Exercise description: Which lines of the records below contain the word "ангаров"? Copy each of them out.

Information provided:
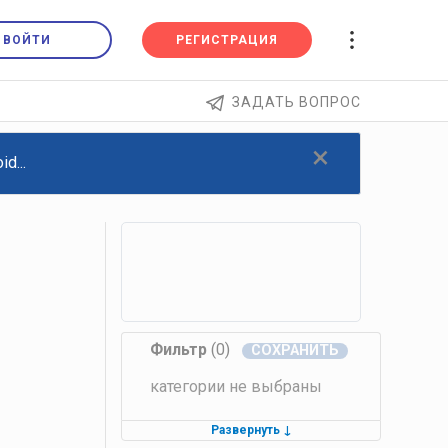
ВОЙТИ
РЕГИСТРАЦИЯ
ЗАДАТЬ ВОПРОС
×
d...
Фильтр
(0)
категории не выбраны
Развернуть
↓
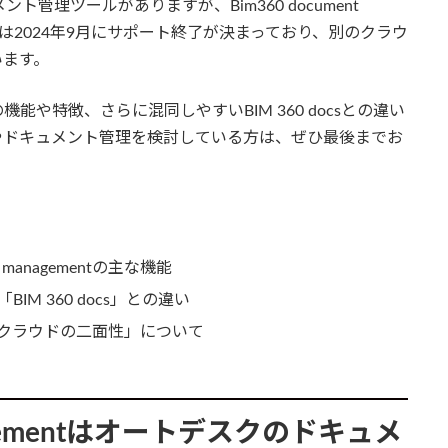
メント管理ツールがありますが、Bim360 document
 docsは2024年9月にサポート終了が決まっており、別のクラウ
います。
mentの機能や特徴、さらに混同しやすいBIM 360 docsとの違い
やドキュメント管理を検討している方は、ぜひ最後までお
。
 managementの主な機能
M 360 docs」との違い
クラウドの二面性」について
anagementはオートデスクのドキュメ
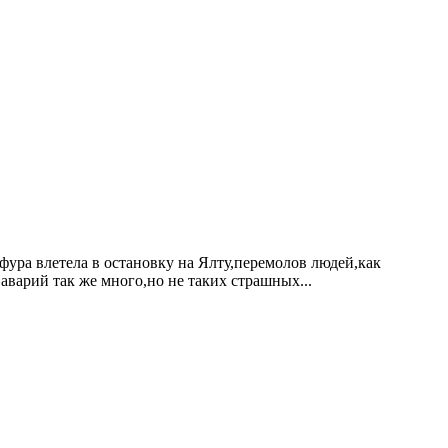
ура влетела в остановку на Ялту,перемолов людей,как
 аварий так же много,но не таких страшных...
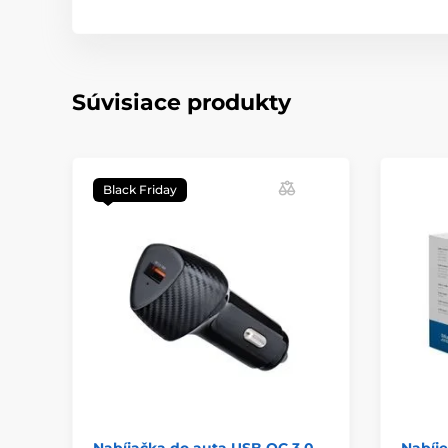
Súvisiace produkty
Black Friday
Nabíjačka do auta USB QC 3.0
Nabíj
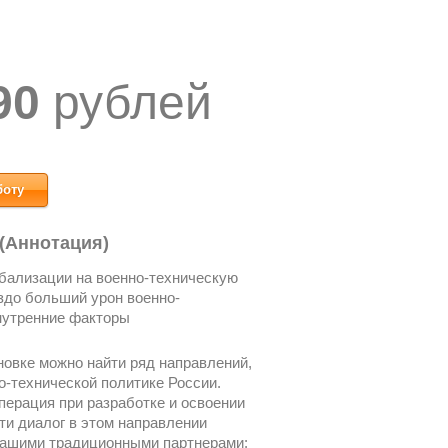
90
рублей
боту
 (Аннотация)
бализации на военно-техническую
здо больший урон военно-
нутренние факторы
овке можно найти ряд направлений,
о-технической политике России.
ерация при разработке и освоении
ти диалог в этом направлении
нашими традиционными партнерами:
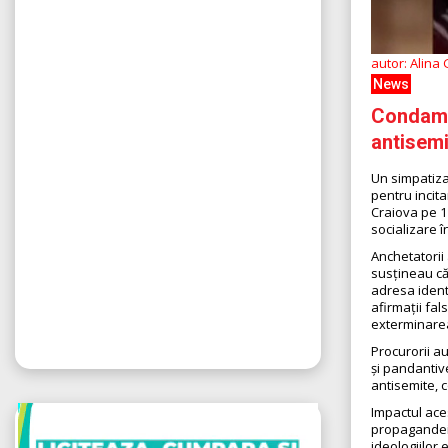
autor: Alina
News
Condamna
antisemi
Un simpatiza
pentru incita
Craiova pe 11
socializare î
Anchetatorii 
susțineau că
adresa identi
afirmații fa
exterminarea
Procurorii a
și pandantive
antisemite, c
Impactul aces
propagandei 
ideologiilor 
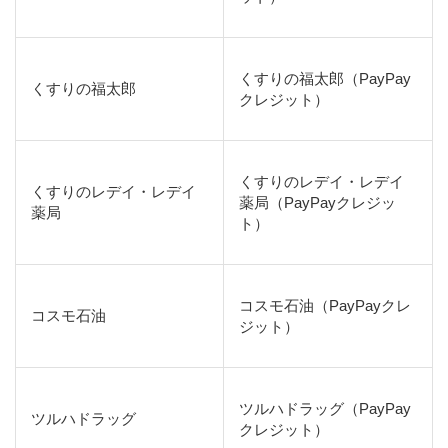
くすりの福太郎（PayPay
くすりの福太郎
クレジット）
くすりのレデイ・レデイ
くすりのレデイ・レデイ
薬局（PayPayクレジッ
薬局
ト）
コスモ石油（PayPayクレ
コスモ石油
ジット）
ツルハドラッグ（PayPay
ツルハドラッグ
クレジット）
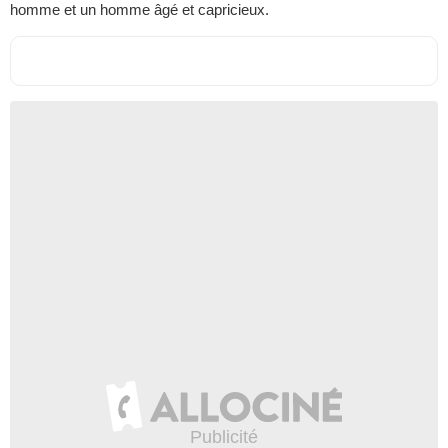
homme et un homme âgé et capricieux.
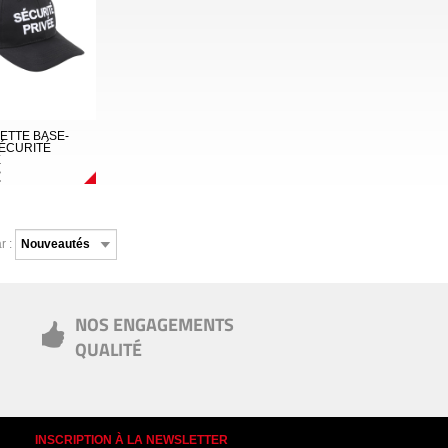
ETTE BASE-
SÉCURITÉ
E
€
r :
NOS ENGAGEMENTS
QUALITÉ
INSCRIPTION À LA NEWSLETTER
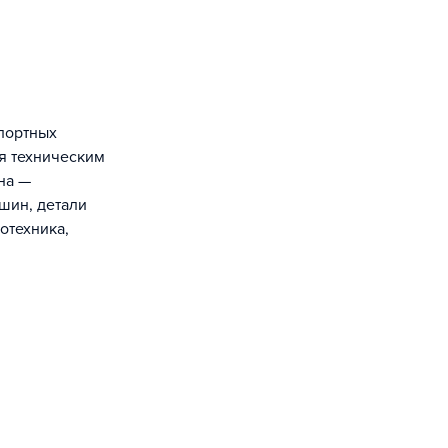
портных
я техническим
на —
шин, детали
отехника,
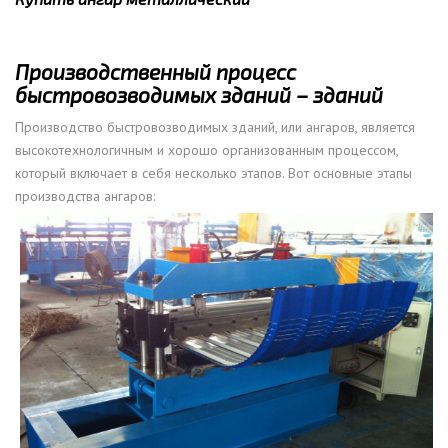
Производственный процесс
быстровозводимых зданий – зданий
Производство быстровозводимых зданий, или ангаров, является
высокотехнологичным и хорошо организованным процессом,
который включает в себя несколько этапов. Вот основные этапы
производства ангаров:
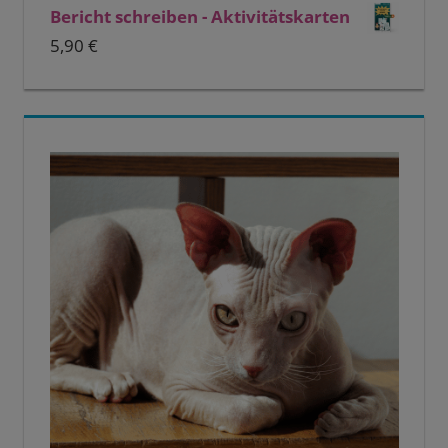
Bericht schreiben - Aktivitätskarten
5,90
€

Written answer:
Производство быстровозводимых зданий, или ангаров, является
производства ангаров:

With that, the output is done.